Work task - Using the word "incorporadora" as the filter, copy each matching line from the records.

Page images and extracted text -
• • • • • • •
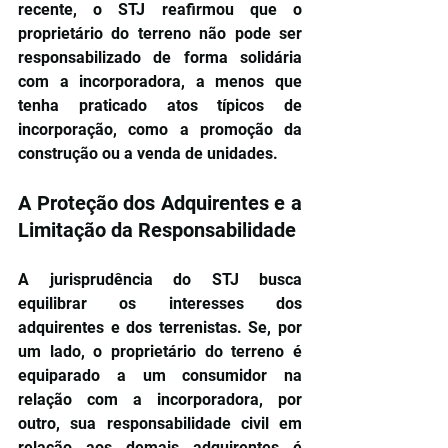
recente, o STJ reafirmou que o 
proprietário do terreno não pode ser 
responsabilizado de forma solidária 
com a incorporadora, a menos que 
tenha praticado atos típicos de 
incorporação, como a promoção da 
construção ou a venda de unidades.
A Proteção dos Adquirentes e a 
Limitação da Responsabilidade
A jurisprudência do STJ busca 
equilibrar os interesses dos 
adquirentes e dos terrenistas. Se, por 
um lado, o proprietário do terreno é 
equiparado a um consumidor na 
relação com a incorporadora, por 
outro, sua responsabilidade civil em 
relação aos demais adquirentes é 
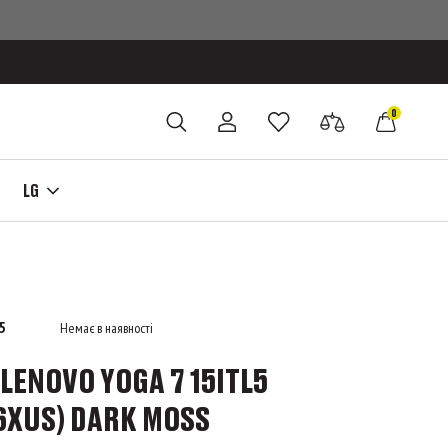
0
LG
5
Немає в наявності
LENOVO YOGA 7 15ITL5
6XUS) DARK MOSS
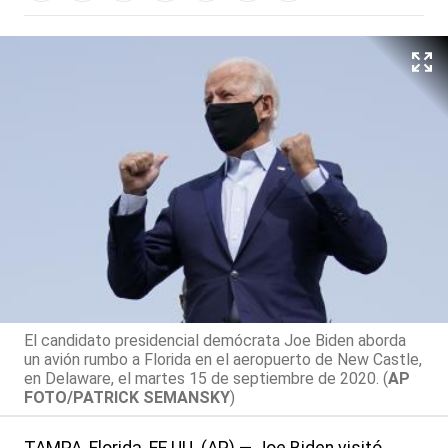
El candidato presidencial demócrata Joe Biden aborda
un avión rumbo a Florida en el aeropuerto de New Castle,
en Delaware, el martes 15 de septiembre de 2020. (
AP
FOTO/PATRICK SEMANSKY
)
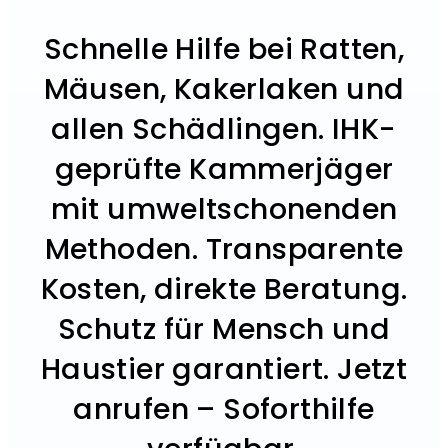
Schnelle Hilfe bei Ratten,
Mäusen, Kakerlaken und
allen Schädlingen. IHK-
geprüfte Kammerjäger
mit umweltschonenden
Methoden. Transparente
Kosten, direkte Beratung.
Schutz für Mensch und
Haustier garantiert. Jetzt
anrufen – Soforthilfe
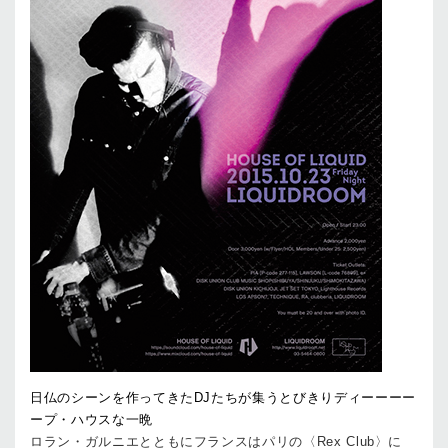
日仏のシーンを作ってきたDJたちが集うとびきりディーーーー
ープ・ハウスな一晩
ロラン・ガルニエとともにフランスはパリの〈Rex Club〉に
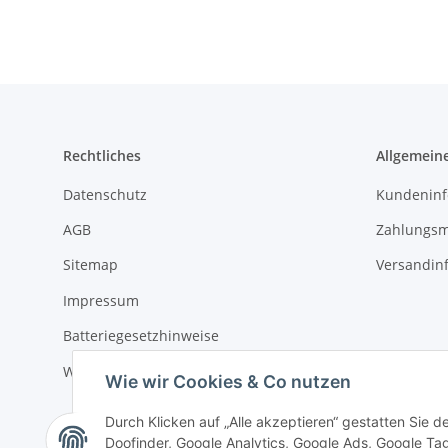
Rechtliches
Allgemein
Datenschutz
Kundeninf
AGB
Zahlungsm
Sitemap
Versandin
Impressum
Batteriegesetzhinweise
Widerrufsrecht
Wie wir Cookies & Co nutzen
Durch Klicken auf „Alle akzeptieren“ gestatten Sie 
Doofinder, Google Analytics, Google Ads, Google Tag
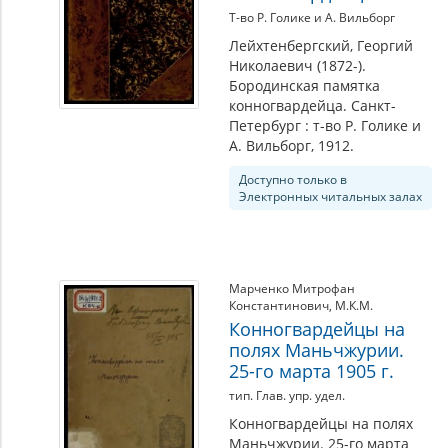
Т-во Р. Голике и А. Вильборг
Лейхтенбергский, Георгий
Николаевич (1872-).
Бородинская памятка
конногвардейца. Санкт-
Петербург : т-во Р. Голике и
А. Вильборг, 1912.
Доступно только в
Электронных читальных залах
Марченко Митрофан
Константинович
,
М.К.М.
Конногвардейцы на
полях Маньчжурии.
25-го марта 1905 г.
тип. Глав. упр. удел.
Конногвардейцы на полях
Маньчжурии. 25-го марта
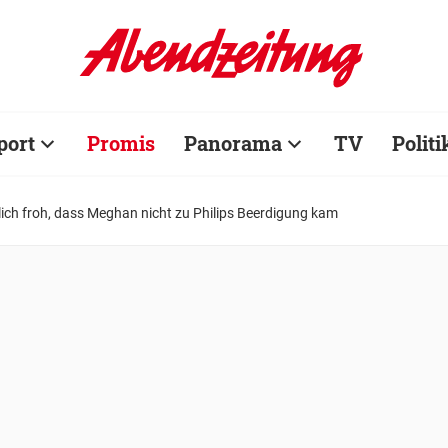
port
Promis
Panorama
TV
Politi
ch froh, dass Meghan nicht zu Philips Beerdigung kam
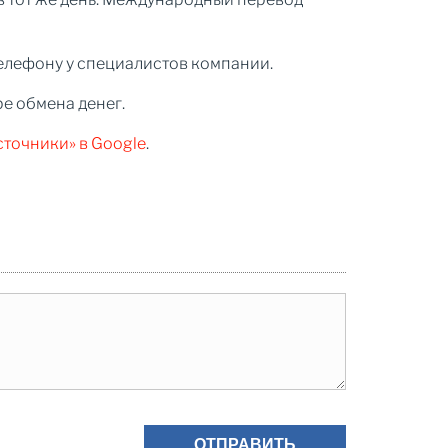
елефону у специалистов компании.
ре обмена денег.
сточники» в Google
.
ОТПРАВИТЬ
• • • • • • •
Solution to the exercise -
com a incorporadora, a menos que 
relação com a incorporadora, por 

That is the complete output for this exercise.